| zitate |
Geduld mit der Streitsucht der Einfältigen! Es ist nicht leicht zu begreifen, dass man nicht begreift.
Die einfachste und bekannteste Wahrheit erscheint uns augenblicklich neu und wunderbar, sobald wir sie zum ersten Mal an uns selbst erleben.
Der Gescheitere gibt nach! Eine traurige Wahrheit; sie begründet die Weltherrschaft der Dummheit.
Die Leute, denen man nie widerspricht, sind entweder die, welche man am meisten liebt, oder die, welche man am geringsten achtet.
Die Toren wissen gewöhnlich das am besten, was der Weise verzweifelt, jemals in Erfahrung zu bringen.
Es gibt nur einen Beweis für das Können: das Tun.
Nicht jene, die streiten, sind zu fürchten, sondern jene, die ausweichen.
Wer nichts weiß, muss alles glauben.
Einen Gedanken verfolgen – wie bezeichnend dies Wort! Wir eilen ihm nach, erhaschen ihn, er entwindet sich uns, und die Jagd beginnt von neuem. Der Sieg bleibt zuletzt dem Stärkeren. Ist es der Gedanke, dann lässt er uns nicht ruhen, immer wieder taucht er auf – neckend, quälend, unserer Ohnmacht, ihn zu fassen, spottend. Gelingt es aber der Kraft unseres Geistes, ihn zu bewältigen, dann folgt dem heißen Ringkampf ein beseligendes, untrennbares Bündnis auf Leben und Tod, und die Kinder, die ihm entspringen, erobern die Welt.

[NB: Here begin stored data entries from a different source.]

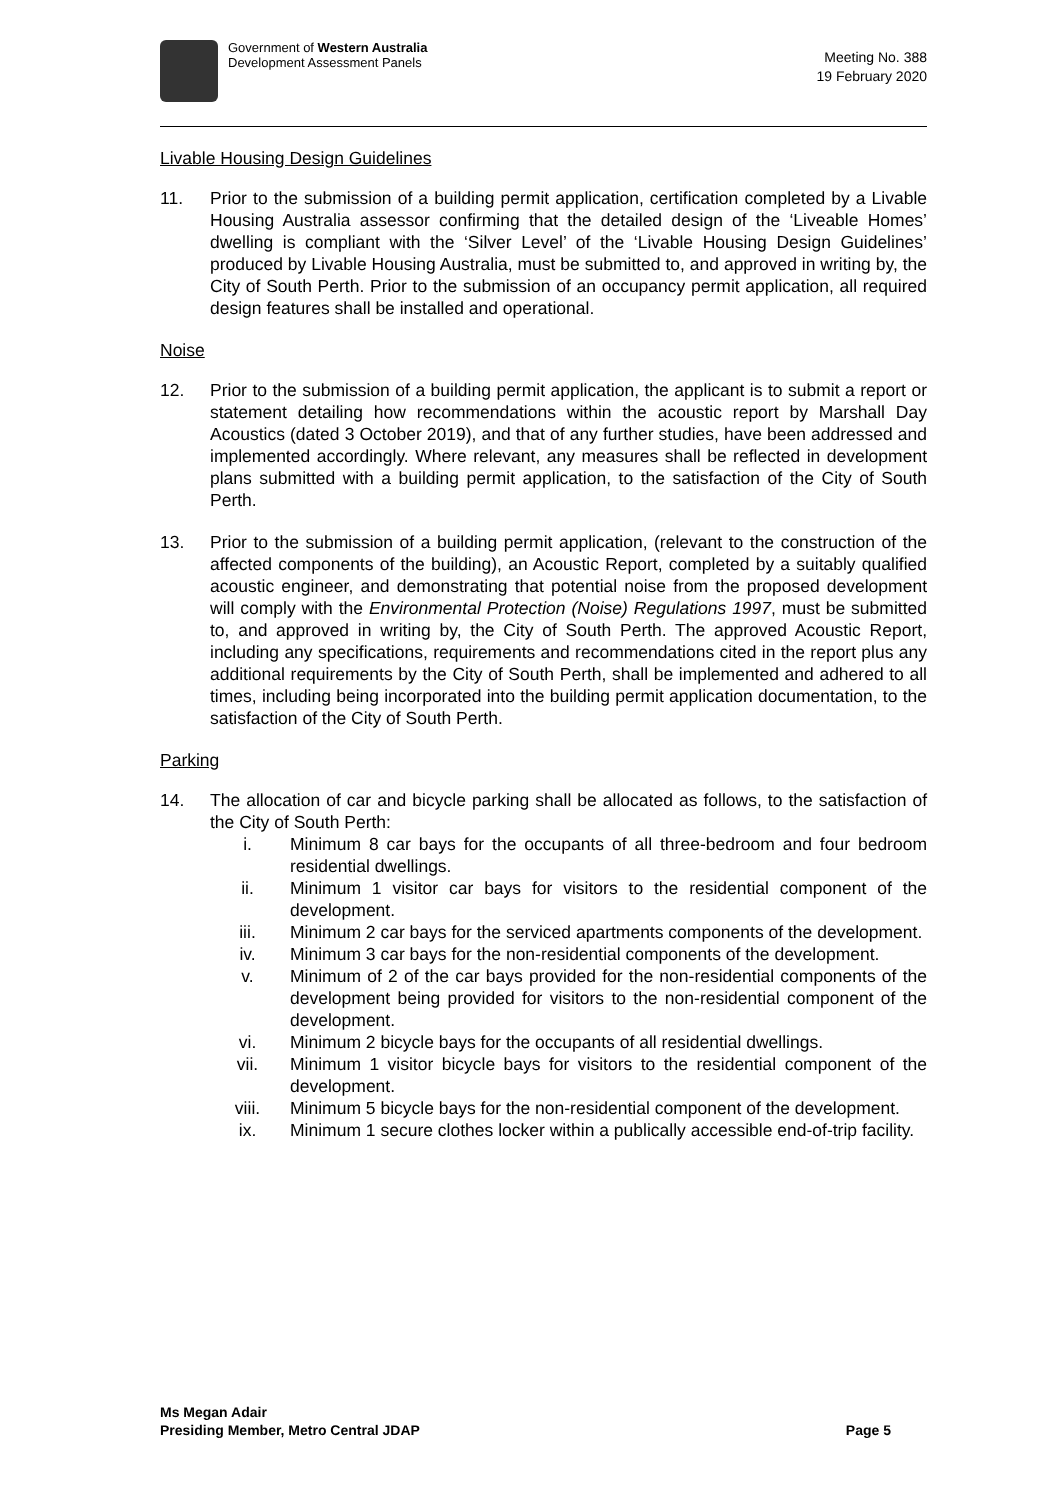Government of Western Australia
Development Assessment Panels
Meeting No. 388
19 February 2020
Livable Housing Design Guidelines
11. Prior to the submission of a building permit application, certification completed by a Livable Housing Australia assessor confirming that the detailed design of the ‘Liveable Homes’ dwelling is compliant with the ‘Silver Level’ of the ‘Livable Housing Design Guidelines’ produced by Livable Housing Australia, must be submitted to, and approved in writing by, the City of South Perth. Prior to the submission of an occupancy permit application, all required design features shall be installed and operational.
Noise
12. Prior to the submission of a building permit application, the applicant is to submit a report or statement detailing how recommendations within the acoustic report by Marshall Day Acoustics (dated 3 October 2019), and that of any further studies, have been addressed and implemented accordingly. Where relevant, any measures shall be reflected in development plans submitted with a building permit application, to the satisfaction of the City of South Perth.
13. Prior to the submission of a building permit application, (relevant to the construction of the affected components of the building), an Acoustic Report, completed by a suitably qualified acoustic engineer, and demonstrating that potential noise from the proposed development will comply with the Environmental Protection (Noise) Regulations 1997, must be submitted to, and approved in writing by, the City of South Perth. The approved Acoustic Report, including any specifications, requirements and recommendations cited in the report plus any additional requirements by the City of South Perth, shall be implemented and adhered to all times, including being incorporated into the building permit application documentation, to the satisfaction of the City of South Perth.
Parking
14. The allocation of car and bicycle parking shall be allocated as follows, to the satisfaction of the City of South Perth:
i. Minimum 8 car bays for the occupants of all three-bedroom and four bedroom residential dwellings.
ii. Minimum 1 visitor car bays for visitors to the residential component of the development.
iii. Minimum 2 car bays for the serviced apartments components of the development.
iv. Minimum 3 car bays for the non-residential components of the development.
v. Minimum of 2 of the car bays provided for the non-residential components of the development being provided for visitors to the non-residential component of the development.
vi. Minimum 2 bicycle bays for the occupants of all residential dwellings.
vii. Minimum 1 visitor bicycle bays for visitors to the residential component of the development.
viii. Minimum 5 bicycle bays for the non-residential component of the development.
ix. Minimum 1 secure clothes locker within a publically accessible end-of-trip facility.
Ms Megan Adair
Presiding Member, Metro Central JDAP
Page 5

Es ist keine Sünde, ein Dummkopf zu sein, aber die größten Sünden werden von Dummköpfen begangen.
Zwischen Können und Tun liegt ein Meer und auf seinem Grunde gar oft die gescheiterte Willenskraft.
Je kleiner das Sandkörnlein ist, desto sicherer hält es sich für den Mittelpunkt der Welt.
Geistlose kann man nicht begeistern, aber fanatisieren kann man sie.
Alles Wissen geht aus einem Zweifel hervor und endigt in einem Glauben.